Ein Frankfurter Bankier kann es nicht fassen: „Die Amerikaner sind ja irrsinnig geworden, wenn sie tatsächlich 800 Prozent bieten sollten.“ Das war seine einzige Reaktion auf die Frage, ob der amerikanische Chemiekonzern Celanese Corporation of America für die Aktien der Süddeutschen Chemiefaser AG in Kelheim/Donau ein Abfindungsangebot in dieser Höhe an die 36 süddeutschen Textilunternehmen abgegeben habe, die zusammen mit der Bayerischen Vereinsbank und der zur Allianz-Gruppe gehörigen Bayerischen Versicherungsbank die 12 Millionen Mark Kapital des Chemiefaserunternehmens in ihren Händen halten.

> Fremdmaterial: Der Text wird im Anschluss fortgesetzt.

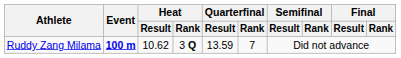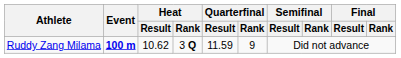Ruddy Zang Milama | Quarterfinal / Result: 13.59 -> 11.59
Ruddy Zang Milama | Quarterfinal / Rank: 7 -> 9
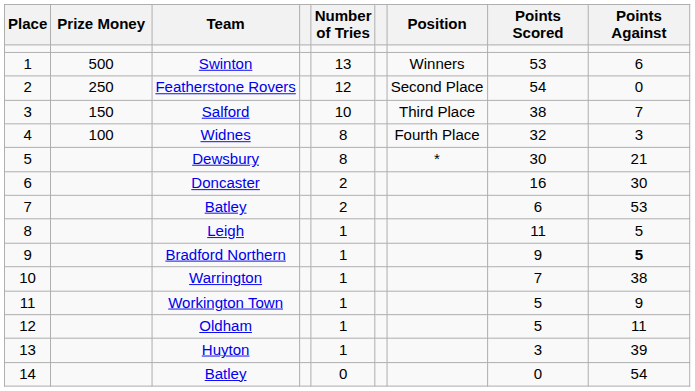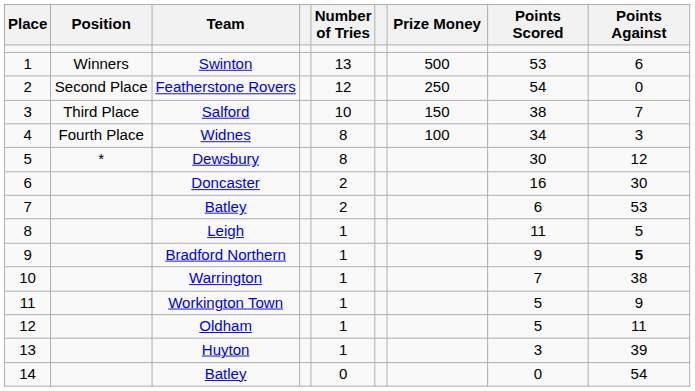columns swapped: Position <-> Prize Money
Widnes | Points Scored: 32 -> 34
Dewsbury | Points Against: 21 -> 12
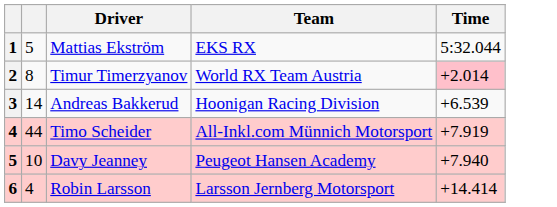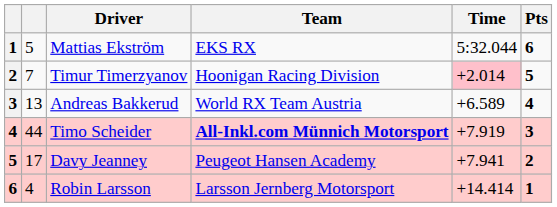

Innerhalb weniger Monate greifen nun schon zum dritten Male potente amerikanische Firmen nach großen deutschen Unternehmen. Kaum hatten die Farbwerke Hoechst gegen die Konkurrenz des amerikanischen Reichhold-Konzerns die Hamburger Reichhold Chemie in ihren und damit weiterhin deutschen Besitz gebracht, da ging die Nachricht durch die Presse, daß einer der größten amerikanischen Elektrokonzerne, die International Telephon and Telegraph Corp. – ITT – die Frankfurter Alfred Teves GmbH, einen der führenden europäischen Scheibenbremsenproduzenten aufgekauft habe.

Der Kaufpreis wurde nicht bekannt, aber einen Anhaltspunkt gibt es: Teves hat in den letzten sechs Jahren nicht weniger als rund 200 Millionen Mark ohne Aufnahme von Fremdmitteln investiert. Das deutet auf eine gute Ertragskraft des Unternehmens und damit auf einen hohen Kaufpreis hin, den ITT auf den Tisch legen mußte.

In dieses Bild paßt auch das Angebot der Celanese für die Süddeutsche Chemiefaser AG, die 1935 von 48 süddeutschen Textilunternehmen gegründet wurde. Heute sind von ihnen noch 36 an der Firma beteiligt. 30 Prozent der Aktien hat die Bayerische Vereinsbank, 10 Prozent die Bayerische Versicherungsbank. 9,7 Millionen Mark des Kapitals besteht aus vinkulierten Namensaktien, die nur mit Zustimmung der Gesellschaftsorgane in fremden Besitz übergehen können. Von diesen 9,7 Millionen liegen jedoch 4,9 Millionen, also mehr als die Hälfte, bei den 36 Textilunternehmen, so daß ein Kauf dieser Aktien der Celanese bereits einen maßgeblichen Einfluß in dem Unternehmen einräumen würde, das 1966 knapp 150 Millionen Mark umsetzte. Damit aber hätte die Celanese einen breiten Spalt der Tür geöffnet, die in den Gemeinsamen Markt führt. Allerdings sind die amerikanischen Bedingungen vorerst nur in Gesprächen genannt worden, ein schriftliches Angebot liegt noch nicht auf dem Tisch.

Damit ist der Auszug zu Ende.